Adapté d’une nouvelle de Nikos Kazantzakis, à qui l’on doit aussi La dernière tentation du Christ, Zorba le Grec s’inscrit dans la grande tradition des récits picaresques, où le protagoniste s’embarque, souvent malgré lui, dans une série d’aventures rocambolesques qui vont le faire grandir. Car, en débarquant en Crète pour prendre possession de son héritage paternel, Basil – qui incarne le regard du spectateur – ne se doute pas un instant de ce qui l’attend. Au cours d’une trajectoire puissamment initiatique, il fait l’expérience de l’amour, de l’amitié, de la violence et de la mort, comme si l’âme de la terre grecque, berceau de la tragédie occidentale, le traversait. Lui, cet Anglais glaçant et corseté par des codes victoriens d’un autre âge, s’ouvre peu à peu à la vie et à la puissance des émotions humaines. Il faut dire qu’il trouve un mentor extraordinaire en la personne de Zorba, sorte de Bacchus des temps modernes, qui l’initie aux plaisirs les plus simples – la danse, la nourriture, le sexe – et, partant, lui offre la possibilité de goûter à la passion. Aux antipodes de Basil, Zorba est un personnage rabelaisien, animé par une force tellurique et un élan vital indomptable, qui emporte tout sur son passage. Impossible de faire plier Zorba qui, malgré ses échecs, se relève toujours et se met à danser rageusement, comme pour défier la mort et la détresse. Habité par le rôle jusqu’à se confondre avec lui, Anthony Quinn évoque à la fois Falstaff, Tom Jones et Nijinski ! Solaire, il attire Basil et partage avec lui sa lumière. Mais c’est aussi un être complexe qui comporte sa part d’ombre : quand il révèle son drame personnel à son ami, il laisse entrevoir une vulnérabilité qu’on ne soupçonnait pas.

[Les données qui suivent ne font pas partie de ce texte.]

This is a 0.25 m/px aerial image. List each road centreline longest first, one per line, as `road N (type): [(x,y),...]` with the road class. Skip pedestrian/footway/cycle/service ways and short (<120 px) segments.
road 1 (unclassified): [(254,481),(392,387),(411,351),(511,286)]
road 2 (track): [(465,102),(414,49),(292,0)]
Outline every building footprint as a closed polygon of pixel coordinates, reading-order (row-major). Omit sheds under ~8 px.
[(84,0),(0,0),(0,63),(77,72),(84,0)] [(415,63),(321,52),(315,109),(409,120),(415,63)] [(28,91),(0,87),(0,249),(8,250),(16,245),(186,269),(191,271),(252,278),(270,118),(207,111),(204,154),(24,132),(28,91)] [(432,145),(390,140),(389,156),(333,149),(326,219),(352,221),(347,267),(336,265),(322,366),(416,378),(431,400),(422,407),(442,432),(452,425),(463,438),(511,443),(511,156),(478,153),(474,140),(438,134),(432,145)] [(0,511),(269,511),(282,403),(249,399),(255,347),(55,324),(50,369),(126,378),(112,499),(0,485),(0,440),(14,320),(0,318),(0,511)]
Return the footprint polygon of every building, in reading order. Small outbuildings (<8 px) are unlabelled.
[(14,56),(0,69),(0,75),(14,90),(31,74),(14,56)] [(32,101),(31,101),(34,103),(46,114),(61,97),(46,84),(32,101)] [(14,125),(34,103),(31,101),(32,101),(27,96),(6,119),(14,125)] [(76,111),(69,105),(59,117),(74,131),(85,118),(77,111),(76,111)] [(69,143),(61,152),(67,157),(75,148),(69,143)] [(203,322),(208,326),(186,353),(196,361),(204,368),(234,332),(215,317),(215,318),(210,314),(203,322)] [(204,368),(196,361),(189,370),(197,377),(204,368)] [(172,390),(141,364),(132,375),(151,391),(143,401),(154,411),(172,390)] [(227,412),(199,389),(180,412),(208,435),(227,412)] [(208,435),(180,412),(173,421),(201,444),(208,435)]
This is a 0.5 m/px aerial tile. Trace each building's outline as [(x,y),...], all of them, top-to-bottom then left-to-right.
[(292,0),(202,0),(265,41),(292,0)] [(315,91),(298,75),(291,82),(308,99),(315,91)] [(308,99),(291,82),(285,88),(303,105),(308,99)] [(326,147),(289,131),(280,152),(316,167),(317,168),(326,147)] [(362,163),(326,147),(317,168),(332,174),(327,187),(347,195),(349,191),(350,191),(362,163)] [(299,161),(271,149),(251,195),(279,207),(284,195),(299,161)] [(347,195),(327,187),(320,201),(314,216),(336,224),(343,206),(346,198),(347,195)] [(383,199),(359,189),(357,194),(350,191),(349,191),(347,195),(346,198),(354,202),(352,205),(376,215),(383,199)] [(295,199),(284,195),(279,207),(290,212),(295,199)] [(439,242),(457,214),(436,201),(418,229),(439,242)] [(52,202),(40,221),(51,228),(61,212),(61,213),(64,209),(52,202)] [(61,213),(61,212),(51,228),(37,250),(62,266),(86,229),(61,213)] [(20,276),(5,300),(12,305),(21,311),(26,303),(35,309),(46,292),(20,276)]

Lumineux et ténébreux à la fois, Zorba condense le propos du film qui exalte l’appétit de vie et jette, dans le même temps, un regard désillusionné sur la Grèce des années 60 et les rapports entre les sexes. Jouant sur les contrastes saisissants entre ombre et lumière, le cinéaste pointe l’oppression qui asphyxie la société et le regard archaïque sur le statut subalterne de la femme. Loin, très loin des clichés sur les paysages grecs paradisiaques, le film de Cacoyannis se rapproche par moments d’une tragédie classique, avec son enchaînement funeste de malheurs qui frappent les protagonistes. Rien d’étonnant quand on sait que le réalisateur, également metteur en scène de théâtre, a signé une adaptation d’Électre pour le grand écran deux ans plus tôt. La musique de Mikis Theodorakis, ample et mélodieuse, a largement contribué à la notoriété du film.

Si Anthony Quinn est époustouflant, il ne faut pas oublier Irene Papas, magnifique en veuve conspuée par ses contemporains, et surtout Lila Kedrova qui campe une courtisane extravagante, tour à tour sublime et pathétique, justement récompensée par un Oscar. La musique de Mikis Theodorakis, ample et nostalgique, a largement contribué à la notoriété du film et popularisé le folklore grec dans le monde entier. Sur un total de trois nominations aux Oscars, le film a décroché deux statuettes, dont une pour la photo inspirée de Walter Lassally.